Most of the geese here were Cackling, with most of the rest Canadas, a subset 
was I considering to be Lesser Canada Geese (although I really don't like 
calling goose subspecies). 

Among them were also 14 Greater White-fronted (high count going through the 
group) and 2 Snow, one a blue morph). One more mile west of this group had a 
group of about 120 Snow Geese with ~10 Ross's among them. Maybe 40 American 
Wigeon in the field with the geese. 


FYEntertainment if anyone is interested.

CHEERS,                       JOE Grzybowski
Subject: 7th annual Red Slough Birding Convention
From: David Arbour <arbour AT WINDSTREAM.NET>
Date: Sun, 22 Feb 2015 10:29:07 -0600
I am happy to announce the 7th annual Red Slough Birding Convention to be
held in Idabel, McCurtain County, Oklahoma on May 9-12, 2015.  This year our
keynote speaker will be Dr. Jay Huner who is a bird and agricultural
wetlands researcher and active birder from southern Louisiana.   Our other
speaker will be Dr.
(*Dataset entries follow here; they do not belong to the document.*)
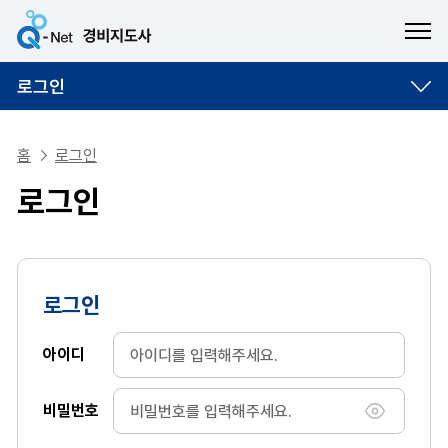
ME
로그인
홈
로그인
로그인
로그인
아이디
비밀번호
비밀번호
Jeff Kelly, director of the Oklahoma Biological Survey.
The convention's daily tours include morning birding trips to the Red Slough
WMA, Little River NWR, and the McCurtain County Wilderness Area.  There are
afternoon tours to see dragonflies and butterflies, prairie wildflowers, and
state champion trees.  Our expert guides will show you rare birds to
Oklahoma such as Purple Gallinules, King Rails, Swainson's Warblers, and
Red-cockaded Woodpeckers.  We usually average around 150 species of birds
seen during the convention.  For more information visit our website at :

http://www.redsloughconvention.com/  .  

 

David Arbour
Subject: Evening Grosbeaks
From: Hollis Price <hollis AT PRICESRUS.NET>
Date: Sun, 22 Feb 2015 07:48:40 -0600
The three evening grosbeaks just came to the trees near my feeders.
For those who have not been following the thread, I am NE of Jones.
The birds have been coming for three weeks.